* [Problem requirements]: Please give back every line of the records below word for word, leaving out the pictures.

* [Data]:

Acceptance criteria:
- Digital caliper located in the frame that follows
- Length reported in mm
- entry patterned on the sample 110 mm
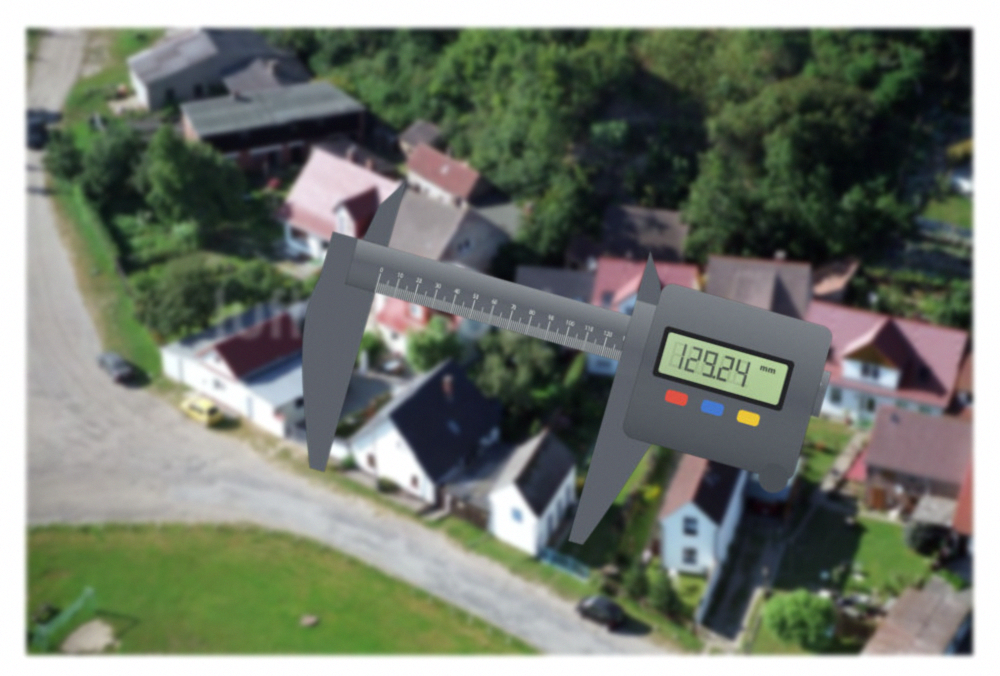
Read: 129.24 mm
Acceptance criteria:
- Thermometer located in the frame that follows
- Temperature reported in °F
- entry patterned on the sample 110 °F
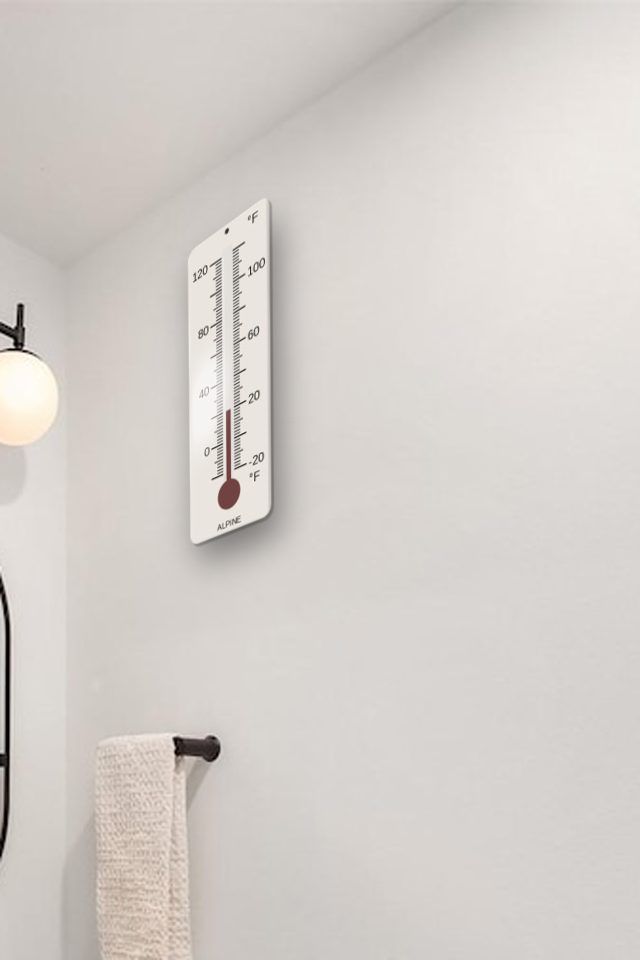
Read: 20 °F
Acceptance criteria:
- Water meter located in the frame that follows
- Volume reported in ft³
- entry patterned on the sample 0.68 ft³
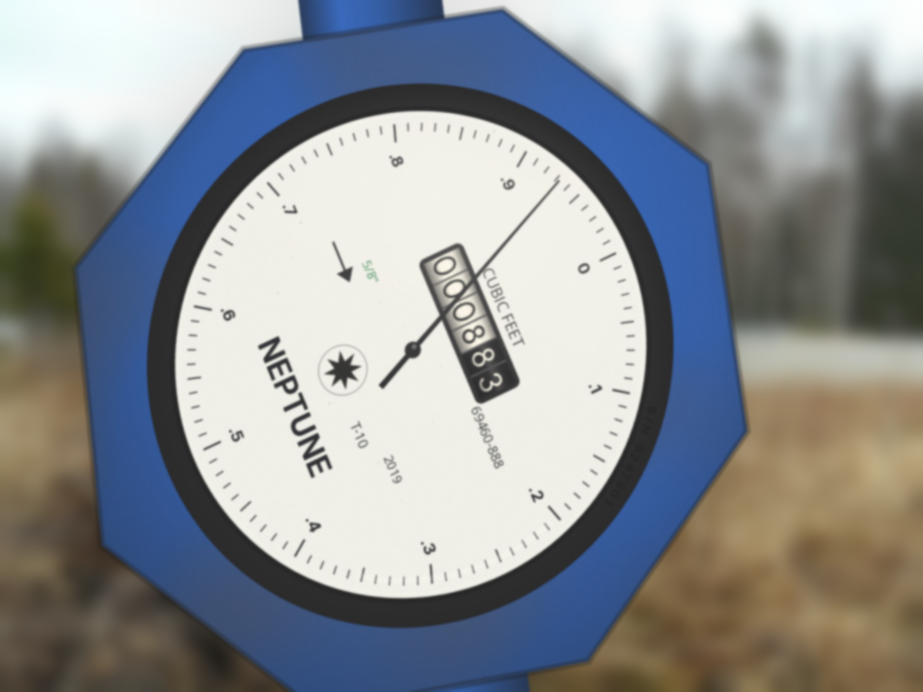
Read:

* [Answer to the exercise]:
Acceptance criteria:
- Digital caliper located in the frame that follows
- Length reported in mm
- entry patterned on the sample 110 mm
Read: 129.24 mm
Acceptance criteria:
- Thermometer located in the frame that follows
- Temperature reported in °F
- entry patterned on the sample 110 °F
Read: 20 °F
Acceptance criteria:
- Water meter located in the frame that follows
- Volume reported in ft³
- entry patterned on the sample 0.68 ft³
Read:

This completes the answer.